DevBoost / JUnitLoop

JUnitLoop is a tiny Eclipse plug-in that executes all JUnit test cases in the workspace that might be affected when a class is saved.
10 stars 5 forks source link

JunitLoop uses default JDK instead of project JDK resulting in `java.lang.UnsupportedClassVersionError` #8

Open oschrenk opened 11 years ago

oschrenk commented 11 years ago

I have multiple JDKs installed. The default JDK is set to Java SE 6, the project JDK is set to Java SE 7 (using Maven). When JUnitLoop runs I stops with

java.lang.UnsupportedClassVersionError: com/acme/MyTest : Unsupported major.minor version 51.0

When I change the default JDK to Java SE 7 everything works as expected.

Expected behavior: JUnitLoop should use the project settings to pick up the JDK.

OSX 10.8.2 Eclipse Juno SR 1, 20121004-1855 JDK (1.6.0_37-b06-434) JDK (1.7.0_09-b05)

mirkoseifert commented 11 years ago

Thanks for reporting!

I do understand the problem and I agree that we need to resolve this. However, I want to propose a different solution. JUnitLoop runs all affected test cases in the workspace. These test cases can be spread over multiple projects, each having a different setting for the JDK to use. Thus, we cannot use the project settings, since these might be different.
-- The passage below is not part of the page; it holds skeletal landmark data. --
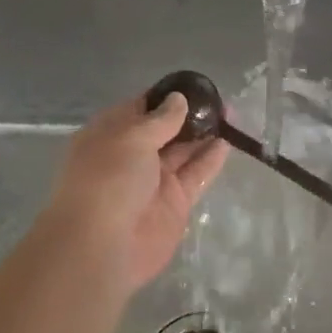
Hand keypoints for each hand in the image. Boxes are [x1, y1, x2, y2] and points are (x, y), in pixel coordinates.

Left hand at [42, 93, 227, 297]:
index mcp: (110, 134)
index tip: (195, 86)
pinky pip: (195, 175)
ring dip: (203, 135)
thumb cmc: (108, 179)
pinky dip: (210, 160)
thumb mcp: (132, 137)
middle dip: (190, 115)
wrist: (101, 246)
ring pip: (183, 151)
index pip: (141, 108)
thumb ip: (160, 119)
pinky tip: (227, 143)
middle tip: (220, 102)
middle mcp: (131, 155)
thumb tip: (178, 99)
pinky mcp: (174, 203)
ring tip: (230, 117)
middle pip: (165, 129)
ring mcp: (154, 181)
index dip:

I propose to add a preference option to JUnitLoop where on can configure the JDK that is used to run the loop test suite. This will still cause problems if test cases rely on JDK specific behavior, but at least one can run the test suite with the latest JDK and get rid of the UnsupportedClassVersionError. Also, the default JDK setting does not need to be changed, which ensures that using JUnitLoop does not interfere with other Eclipse components that rely on this setting.

Do you agree?

oschrenk commented 11 years ago

Am 03.11.2012 um 09:33 schrieb Mirko Seifert notifications@github.com:

JUnitLoop runs all affected test cases in the workspace. These test cases can be spread over multiple projects, each having a different setting for the JDK to use. Thus, we cannot use the project settings, since these might be different.

I see. Ideally multiple test runners would have to be started, one for each project. But that is quite another problem to manage I guess.

I propose to add a preference option to JUnitLoop where on can configure the JDK that is used to run the loop test suite. This will still cause problems if test cases rely on JDK specific behavior, but at least one can run the test suite with the latest JDK and get rid of the UnsupportedClassVersionError. Also, the default JDK setting does not need to be changed, which ensures that using JUnitLoop does not interfere with other Eclipse components that rely on this setting.

Sounds reasonable. I would default to the Eclipse global setting and have the user change it if he needs to. If it is feasible I think it would be a good addition to catch java.lang.UnsupportedClassVersionError in the test runner and print out an error message (to the console) explaining that a setting exists.

mirkoseifert commented 11 years ago

Yes, using multiple test runners would be an ideal solution. This would also resolve issue #7. But, this would also imply that JUnitLoop must generate multiple projects (one for each test runner that uses a different JDK). Technically this is not a problem, but it might confuse users to a certain extent. The bigger problem is that we would require a special launch configuration type that is able to start multiple test runners in multiple VMs, but still collect all results in the JUnit view. This sounds like something the requires more than a couple of hours.

So, for the time being I'd go with the preference page. Catching the UnsupportedClassVersionError and printing an error message is a great idea.

If you can provide a patch I'd be happy to check and include it. If not, let me know. Then I'll implement this (probably on one of my next train rides).

oschrenk commented 11 years ago

If the issue can wait I'm up for the challenge but it could take quite a while (decemberish). I would do it just to get out of my comfort zone building an eclipse plugin and I don't think that is the right motivation for such a task.

mirkoseifert commented 11 years ago

Ok, I'll see if there is some spare time and if there is I'll implement the basic solution with the preference page. If there schould be no progress on my side and you're still eager to leave the comfort zone just let me know when you're about to start so we won't develop the same thing in parallel.